Tuesday, May 22, 2012

The Golden Gate Bridge is ready for her close-up

“What do you want me to do, start with the Golden Gate Bridge?” asked James Stewart in the opening scene of Hitchcock’s Vertigo, the first movie of 25 that I watched to celebrate the 75th anniversary of the Golden Gate Bridge.


I had to do something to commemorate her birthday. The bridge is like an elegant elderly aunt to me, and always there when I need her.

After watching several films (and fast forwarding though a few of them), I began to look for the "Golden Gate Bridge" in the opening credits. Why not?
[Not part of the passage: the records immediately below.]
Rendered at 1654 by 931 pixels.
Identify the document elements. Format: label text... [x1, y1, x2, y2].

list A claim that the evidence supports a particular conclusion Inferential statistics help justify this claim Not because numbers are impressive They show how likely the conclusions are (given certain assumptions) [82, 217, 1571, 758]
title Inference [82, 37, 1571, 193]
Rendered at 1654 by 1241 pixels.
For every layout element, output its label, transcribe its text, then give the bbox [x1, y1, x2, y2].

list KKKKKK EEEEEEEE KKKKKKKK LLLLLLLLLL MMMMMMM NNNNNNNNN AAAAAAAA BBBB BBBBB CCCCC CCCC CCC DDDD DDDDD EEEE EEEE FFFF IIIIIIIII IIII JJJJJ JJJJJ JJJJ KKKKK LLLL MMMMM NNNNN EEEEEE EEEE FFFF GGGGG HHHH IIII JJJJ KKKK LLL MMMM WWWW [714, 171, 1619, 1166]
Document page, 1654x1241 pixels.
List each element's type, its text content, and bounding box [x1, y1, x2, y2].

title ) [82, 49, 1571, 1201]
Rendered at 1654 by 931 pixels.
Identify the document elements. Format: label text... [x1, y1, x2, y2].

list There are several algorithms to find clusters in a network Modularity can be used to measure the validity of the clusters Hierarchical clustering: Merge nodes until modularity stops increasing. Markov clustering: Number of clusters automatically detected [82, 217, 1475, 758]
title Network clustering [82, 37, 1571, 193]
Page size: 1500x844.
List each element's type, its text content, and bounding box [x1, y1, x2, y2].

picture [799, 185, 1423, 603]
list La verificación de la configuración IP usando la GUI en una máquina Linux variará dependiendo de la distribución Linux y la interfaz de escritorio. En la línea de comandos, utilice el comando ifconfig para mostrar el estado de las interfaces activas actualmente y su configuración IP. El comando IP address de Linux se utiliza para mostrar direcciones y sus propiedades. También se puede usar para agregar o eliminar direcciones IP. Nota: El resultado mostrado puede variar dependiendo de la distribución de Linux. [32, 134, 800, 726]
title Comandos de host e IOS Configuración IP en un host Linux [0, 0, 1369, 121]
The bridge has a body of work like other movie stars. She establishes place, is heroic in her survivor skills, serves as a metaphor for relationships, and provides an emotionally familiar site for the climax to occur. Sometimes, like a movie star, she only has to stand there looking pretty, like in Murder in the First when she serves as a respite for the viewer after warden Gary Oldham repeatedly tortures prisoner Kevin Bacon at Alcatraz Island.

For me, X3: The Last Stand takes the Oscar for best use of the bridge when Ian McKellen, head honcho mutant, uproots the 887,000-ton span from its abutments and drops it between San Francisco and Alcatraz so that Juggernaut doesn't have to wet his toes.


Another Oscar goes to Rise of the Planet of the Apes for its use of the bridge as a swing structure for the juiced-up apes to head towards Muir Woods and world domination. Austin, my 28-year-old stepson, liked Monsters vs. Aliens best (how did I miss that when it came out!). Dave, my husband, gave his Oscar to Mega Shark vs. Giant Octopus.



After 9/11, I feared for the bridge's safety, probably because it is so often destroyed in movies. As Hilary Swank and Aaron Eckhart travel to the inner core of the earth to get the mantle spinning again in The Core, a solar wave zaps the bridge into ash. Another giant squid breaks the bridge after it climbs the south tower to avoid electrocution in It Came From Beneath the Sea.

Even without stalled molten cores and giant squid, the bridge has longevity issues. With its 1.2 million rivets, new acrylic paint job, and the improved bracing it got in the 1950s, the bridge has so far withstood high winds and earthquakes. Knock steel.

When asked in 1937 how long the bridge could last, engineer Joseph Strauss said, "Forever!" That might sound like a proud parent talking, but Andrew W. Herrmann, current president of the American Society of Civil Engineers, agrees it is possible as long as the needed maintenance and rehabilitation is done.

The creators of Star Trek envision the bridge lasting at least another 300 years. It still stands in stardate 2286 when Kirk beams a humpback whale through time and a cosmic storm. Star Trek creators didn't include the iconic bridge in three movies and a handful of episodics because they were certain of its lifespan. They put it there to help us feel safe as we envision the future. In that way, it tethers us to a world we know as we consider a future we don't, complete with cosmic storms, giant squid, and hopefully, humpback whales.